Open matentzn opened 2 years ago
Another alternative: https://github.com/pyobo/pyobo/blob/main/src/pyobo/sources/umls/umls.py
@hrshdhgd can you try this between breaths at some point? This is not super urgent, but I keep putting it off and we will need it quite suddenly in late September, where I would like to avoid big surprises..
For now, we need one thing more urgently then the other:
This should not be a major endeavour, but if we can make some progress towards it slowly slowly, that would be great.

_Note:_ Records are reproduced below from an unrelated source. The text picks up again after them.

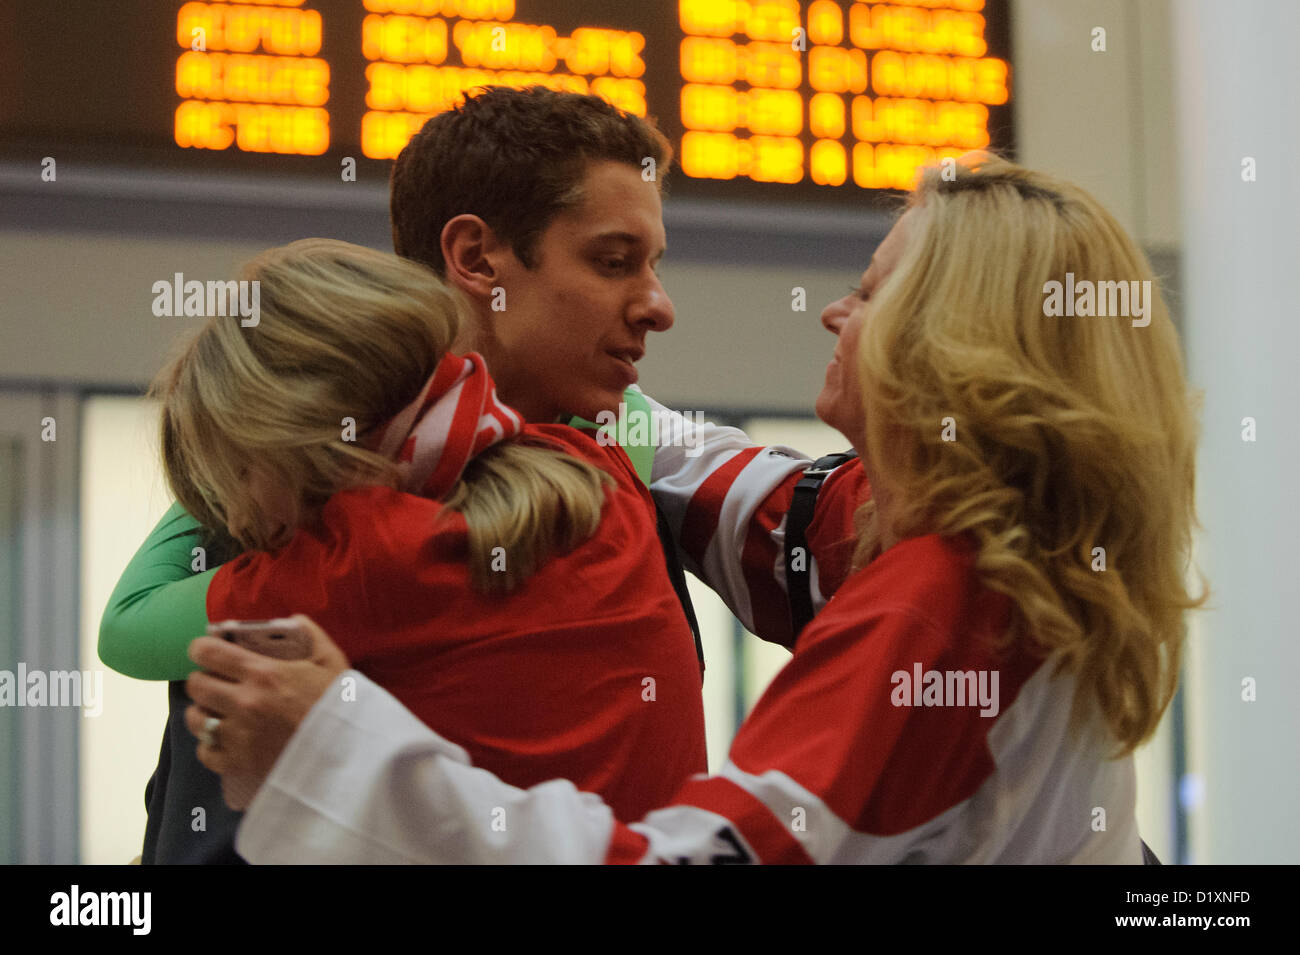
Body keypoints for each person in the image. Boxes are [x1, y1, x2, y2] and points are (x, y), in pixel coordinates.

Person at [189, 154, 1206, 863]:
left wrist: (330, 746)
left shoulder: (932, 611)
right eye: (612, 260)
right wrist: (518, 389)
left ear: (951, 345)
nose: (835, 313)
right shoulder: (999, 545)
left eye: (871, 291)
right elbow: (726, 480)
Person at [150, 238, 707, 829]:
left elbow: (134, 619)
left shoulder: (359, 558)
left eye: (238, 474)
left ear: (301, 441)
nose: (234, 521)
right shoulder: (601, 470)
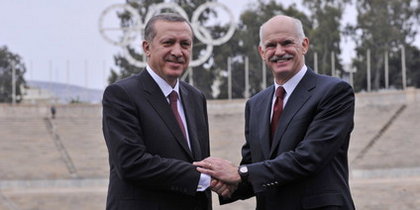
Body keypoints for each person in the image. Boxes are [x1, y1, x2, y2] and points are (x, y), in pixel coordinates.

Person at [194, 15, 355, 210]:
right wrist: (222, 181)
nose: (279, 51)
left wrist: (241, 173)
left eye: (287, 43)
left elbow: (310, 157)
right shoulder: (255, 104)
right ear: (262, 52)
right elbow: (255, 166)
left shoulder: (334, 92)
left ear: (304, 45)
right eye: (271, 45)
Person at [102, 13, 213, 210]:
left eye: (185, 44)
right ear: (147, 47)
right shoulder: (121, 94)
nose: (178, 52)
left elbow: (200, 162)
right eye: (168, 42)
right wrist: (205, 178)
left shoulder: (196, 97)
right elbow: (132, 163)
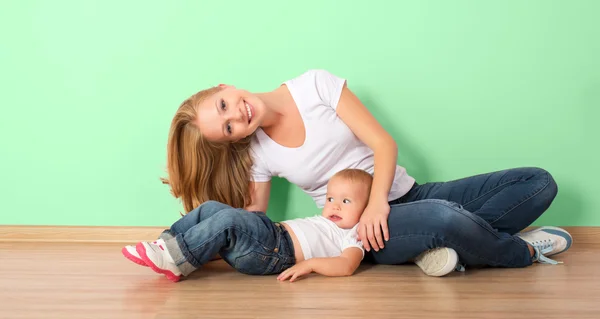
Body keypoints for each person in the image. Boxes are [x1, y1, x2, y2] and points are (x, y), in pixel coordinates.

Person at [125, 69, 572, 277]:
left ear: (224, 84)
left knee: (538, 183)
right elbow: (256, 215)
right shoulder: (258, 152)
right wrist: (221, 233)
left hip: (403, 196)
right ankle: (522, 253)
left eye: (225, 105)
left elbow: (384, 145)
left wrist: (380, 201)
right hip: (362, 229)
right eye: (227, 128)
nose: (236, 116)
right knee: (445, 219)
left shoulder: (315, 85)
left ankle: (437, 250)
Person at [126, 168, 372, 282]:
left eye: (346, 201)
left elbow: (346, 265)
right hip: (271, 235)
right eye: (331, 199)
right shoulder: (327, 220)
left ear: (366, 208)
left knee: (229, 221)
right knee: (212, 207)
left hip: (273, 253)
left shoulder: (354, 234)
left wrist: (311, 265)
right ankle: (167, 243)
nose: (335, 206)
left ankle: (177, 260)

I have perl to turn the TSVs from medgen/NCBI disease subset into serviceable obo format. It's not pretty but AFAICR it works. It's in the old ingest repo
https://github.com/cmungall/diseases2owl/tree/master/sources/medgen
This is essentially the disease subset of UMLS plus medgen pseudoCUIs
Yes, I agree with @cmungall . I've been using his work here: https://github.com/monarch-initiative/medgen
Some of it has been tweaked but largely it works great as is.

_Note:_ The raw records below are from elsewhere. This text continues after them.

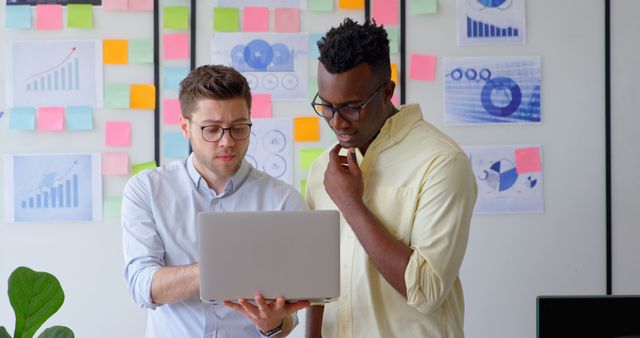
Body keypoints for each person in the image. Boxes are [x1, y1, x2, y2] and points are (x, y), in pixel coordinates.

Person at [305, 18, 478, 338]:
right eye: (327, 106)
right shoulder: (323, 168)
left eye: (351, 107)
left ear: (387, 92)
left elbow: (426, 290)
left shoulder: (441, 162)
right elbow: (319, 284)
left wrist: (350, 203)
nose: (337, 123)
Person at [122, 65, 309, 338]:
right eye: (211, 129)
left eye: (238, 128)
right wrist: (221, 266)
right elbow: (143, 287)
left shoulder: (283, 200)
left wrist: (273, 324)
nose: (227, 142)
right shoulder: (147, 190)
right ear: (185, 127)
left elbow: (289, 316)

UMLS terms come from that in addition to Medgen terms. I'm not 100% certain, but I think it will include 100% of them.
@matentzn If you like we can rename it the umls-medgen
ingest.
I did not realise this at all. In any case, we need a separate UMLS ingest, because I also need to extract mappings to and from HPO and another ontologies that may not fall under "disease" - but I can reduce the scope to extracting only the mappings if @cmungall you agree we should be using the medgen ingest to align with UMLS, rather than constructing a separate UMLS ingest.

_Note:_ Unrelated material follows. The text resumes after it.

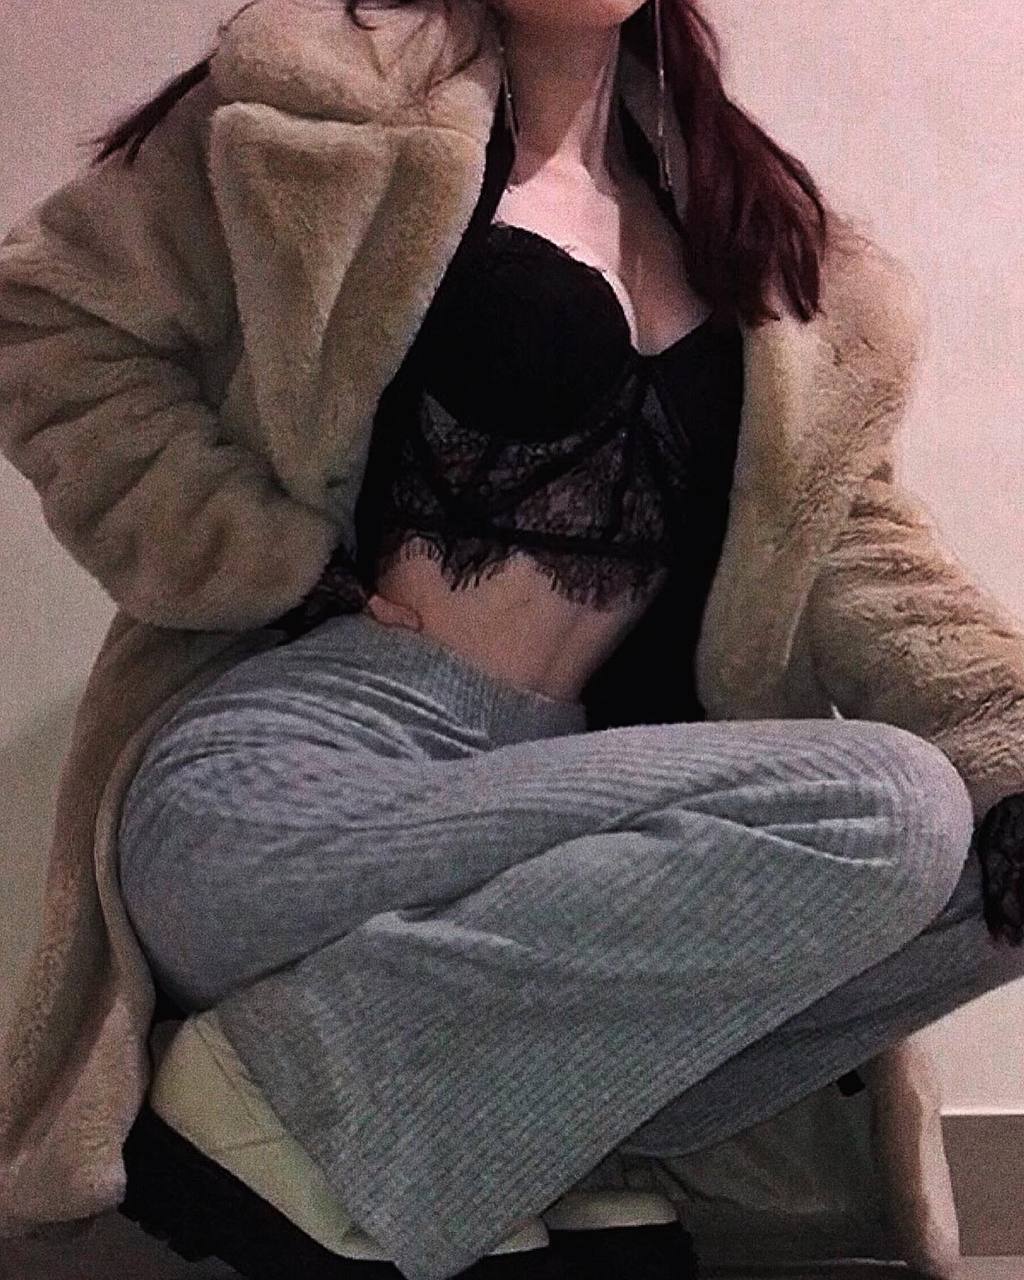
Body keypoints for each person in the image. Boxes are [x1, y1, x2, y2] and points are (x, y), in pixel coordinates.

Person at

@hrshdhgd this is only partially related to your efforts, because what we need right now is some of the UMLS mappings in SSSOM format for our mapping efforts.
https://github.com/monarch-initiative/umls-ingest ... work in progress.
@hrshdhgd Since there's some overlap in what we're doing I'm guess we should browse through each other's code; though for medgen ingest, most of it is Chris's.
Noting this https://documentation.uts.nlm.nih.gov/automating-downloads.html
an automated way to obtain UMLS mappings through the API.